Re: [PATCH v4 2/3] btrfs: Split remaining space to discard in chunks

From: Qu Wenruo
Date: Mon Sep 16 2024 - 06:39:20 EST




在 2024/9/16 19:46, Luca Stefani 写道:
Per Qu Wenruo in case we have a very large disk, e.g. 8TiB device,
mostly empty although we will do the split according to our super block
locations, the last super block ends at 256G, we can submit a huge
discard for the range [256G, 8T), causing a super large delay.

We now split the space left to discard based on BTRFS_MAX_DATA_CHUNK_SIZE
in preparation of introduction of cancellation signals handling.

Link: https://bugzilla.kernel.org/show_bug.cgi?id=219180
Link: https://bugzilla.suse.com/show_bug.cgi?id=1229737
Signed-off-by: Luca Stefani <luca.stefani.ge1@xxxxxxxxx>
---
fs/btrfs/extent-tree.c | 24 +++++++++++++++++++-----
1 file changed, 19 insertions(+), 5 deletions(-)

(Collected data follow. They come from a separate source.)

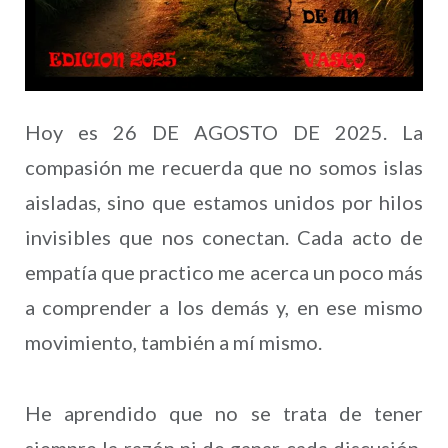
Hoy es 26 DE AGOSTO DE 2025. La
compasión me recuerda que no somos islas
aisladas, sino que estamos unidos por hilos
invisibles que nos conectan. Cada acto de
empatía que practico me acerca un poco más
a comprender a los demás y, en ese mismo
movimiento, también a mí mismo.
He aprendido que no se trata de tener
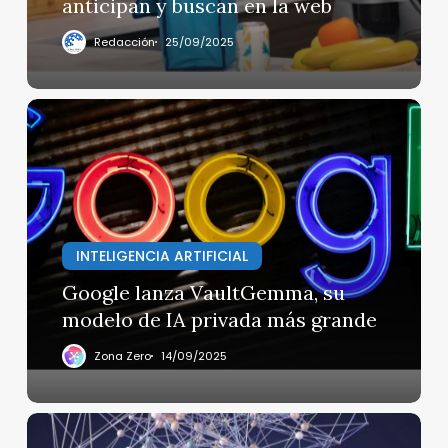
anticipan y buscan en la web
web
Redacción
25/09/2025
Google
lanza
VaultGemma,
su
modelo
de
IA
INTELIGENCIA ARTIFICIAL
privada
Google lanza VaultGemma, su
más
modelo de IA privada más grande
grande
Zona Zero
14/09/2025
La
Próxima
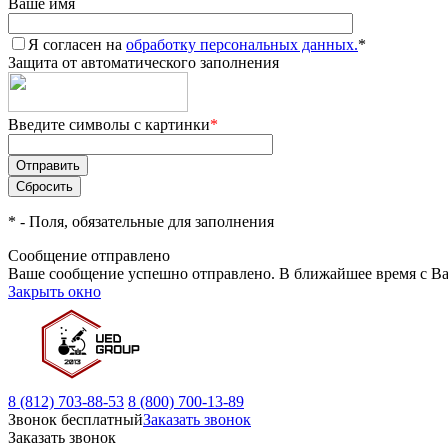
Ваше имя
Я согласен на
обработку персональных данных.
*
Защита от автоматического заполнения
Введите символы с картинки
*
*
- Поля, обязательные для заполнения
Сообщение отправлено
Ваше сообщение успешно отправлено. В ближайшее время с Ва
Закрыть окно
8 (812) 703-88-53
8 (800) 700-13-89
Звонок бесплатный
Заказать звонок
Заказать звонок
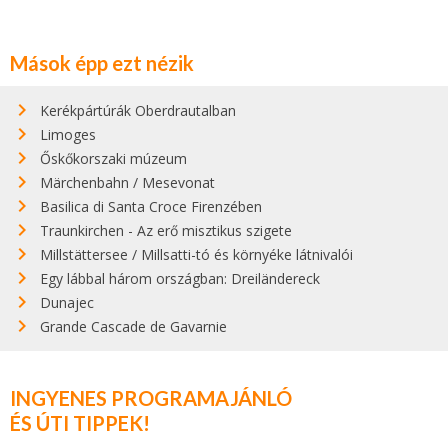
Mások épp ezt nézik
Kerékpártúrák Oberdrautalban
Limoges
Őskőkorszaki múzeum
Märchenbahn / Mesevonat
Basilica di Santa Croce Firenzében
Traunkirchen - Az erő misztikus szigete
Millstättersee / Millsatti-tó és környéke látnivalói
Egy lábbal három országban: Dreiländereck
Dunajec
Grande Cascade de Gavarnie
INGYENES PROGRAMAJÁNLÓ
ÉS ÚTI TIPPEK!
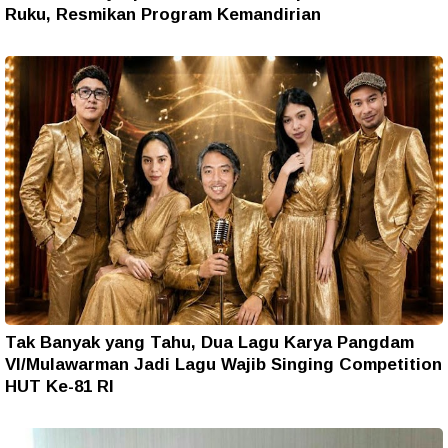
Ruku, Resmikan Program Kemandirian
Tak Banyak yang Tahu, Dua Lagu Karya Pangdam
VI/Mulawarman Jadi Lagu Wajib Singing Competition
HUT Ke-81 RI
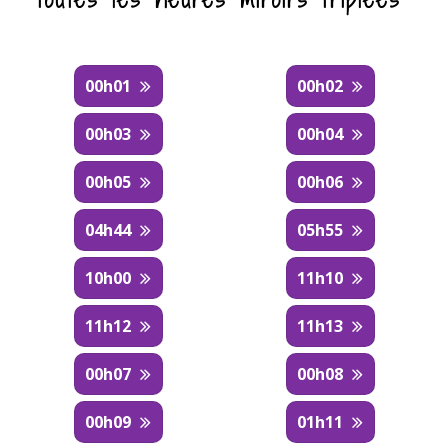
00h01
00h02
00h03
00h04
00h05
00h06
04h44
05h55
10h00
11h10
11h12
11h13
00h07
00h08
00h09
01h11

diff --git a/fs/btrfs/extent-tree.c b/fs/btrfs/extent-tree.c
index a5966324607d..cbe66d0acff8 100644
--- a/fs/btrfs/extent-tree.c
+++ b/fs/btrfs/extent-tree.c
@@ -1239,7 +1239,7 @@ static int btrfs_issue_discard(struct block_device *bdev, u64 start, u64 len,
u64 *discarded_bytes)
{
int j, ret = 0;
- u64 bytes_left, end;
+ u64 bytes_left, bytes_to_discard, end;
u64 aligned_start = ALIGN(start, 1 << SECTOR_SHIFT);
/* Adjust the range to be aligned to 512B sectors if necessary. */
@@ -1300,13 +1300,27 @@ static int btrfs_issue_discard(struct block_device *bdev, u64 start, u64 len,
bytes_left = end - start;
}
- if (bytes_left) {
+ while (bytes_left) {
+ if (bytes_left > BTRFS_MAX_DATA_CHUNK_SIZE)
+ bytes_to_discard = BTRFS_MAX_DATA_CHUNK_SIZE;

That MAX_DATA_CHUNK_SIZE is only possible for RAID0/RAID10/RAID5/RAID6, by spanning the device extents across multiple devices.

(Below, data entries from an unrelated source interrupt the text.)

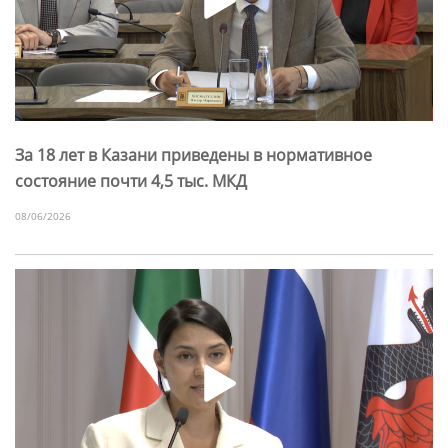
За 18 лет в Казани приведены в нормативное
состояние почти 4,5 тыс. МКД
08/06/2026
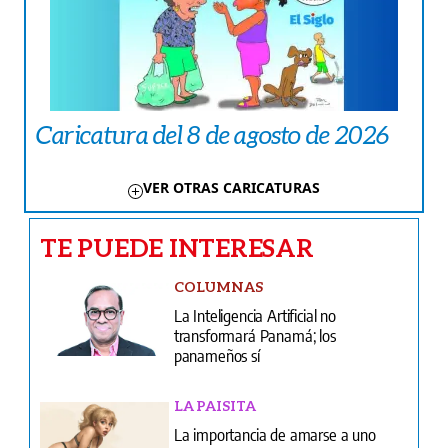
Caricatura del 8 de agosto de 2026
VER OTRAS CARICATURAS
TE PUEDE INTERESAR
COLUMNAS
La Inteligencia Artificial no
transformará Panamá; los
panameños sí
LA PAISITA
La importancia de amarse a uno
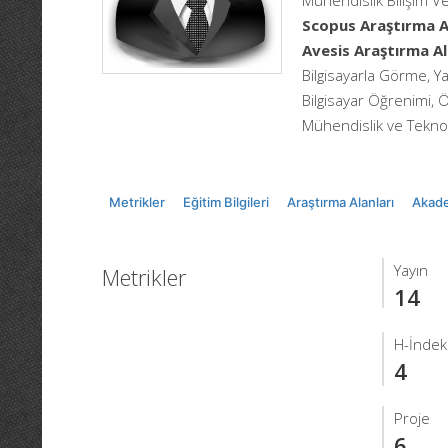
Mühendislik Bilişim Ve
Scopus Araştırma Al
Avesis Araştırma Al
Bilgisayarla Görme, 
Bilgisayar Öğrenimi, 
Mühendislik ve Teknol
Metrikler
Eğitim Bilgileri
Araştırma Alanları
Akade
Yayın
Metrikler
14
H-İndek
4
Proje
6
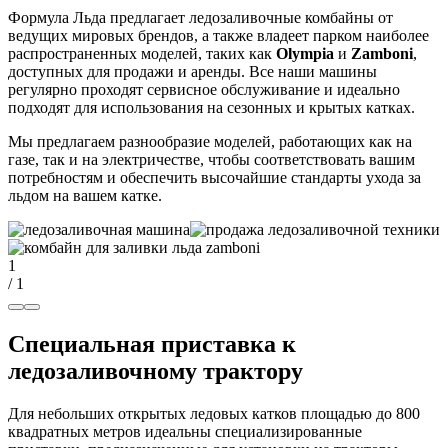
Формула Льда предлагает ледозаливочные комбайны от
ведущих мировых брендов, а также владеет парком наиболее
распространенных моделей, таких как
Olympia
и
Zamboni
,
доступных для продажи и аренды. Все наши машины
регулярно проходят сервисное обслуживание и идеально
подходят для использования на сезонных и крытых катках.
Мы предлагаем разнообразие моделей, работающих как на
газе, так и на электричестве, чтобы соответствовать вашим
потребностям и обеспечить высочайшие стандарты ухода за
льдом на вашем катке.
1
/ 1
Специальная приставка к
ледозаливочному трактору
Для небольших открытых ледовых катков площадью до 800
квадратных метров идеальны специализированные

For each device, the maximum size is limited to 1G (check init_alloc_chunk_ctl_policy_regular()).

So you can just limit it to 1G instead.
(If you want, you can also extract that into a macro as a cleanup).

Furthermore, you can use min() instead of a if ().

So you only need:

bytes_to_discard = min(SZ_1G, bytes_left);

Otherwise this looks good enough to me.
If the 1G size is not good enough, we can later tune it to smaller values.

Personally speaking I think 1G would be enough.

Thanks,
Qu
+ else
+ bytes_to_discard = bytes_left;
+
ret = blkdev_issue_discard(bdev, start >> SECTOR_SHIFT,
- bytes_left >> SECTOR_SHIFT,
+ bytes_to_discard >> SECTOR_SHIFT,
GFP_NOFS);
- if (!ret)
- *discarded_bytes += bytes_left;
+
+ if (ret) {
+ if (ret != -EOPNOTSUPP)
+ break;
+ continue;
+ }
+
+ start += bytes_to_discard;
+ bytes_left -= bytes_to_discard;
+ *discarded_bytes += bytes_to_discard;
}
+
return ret;
}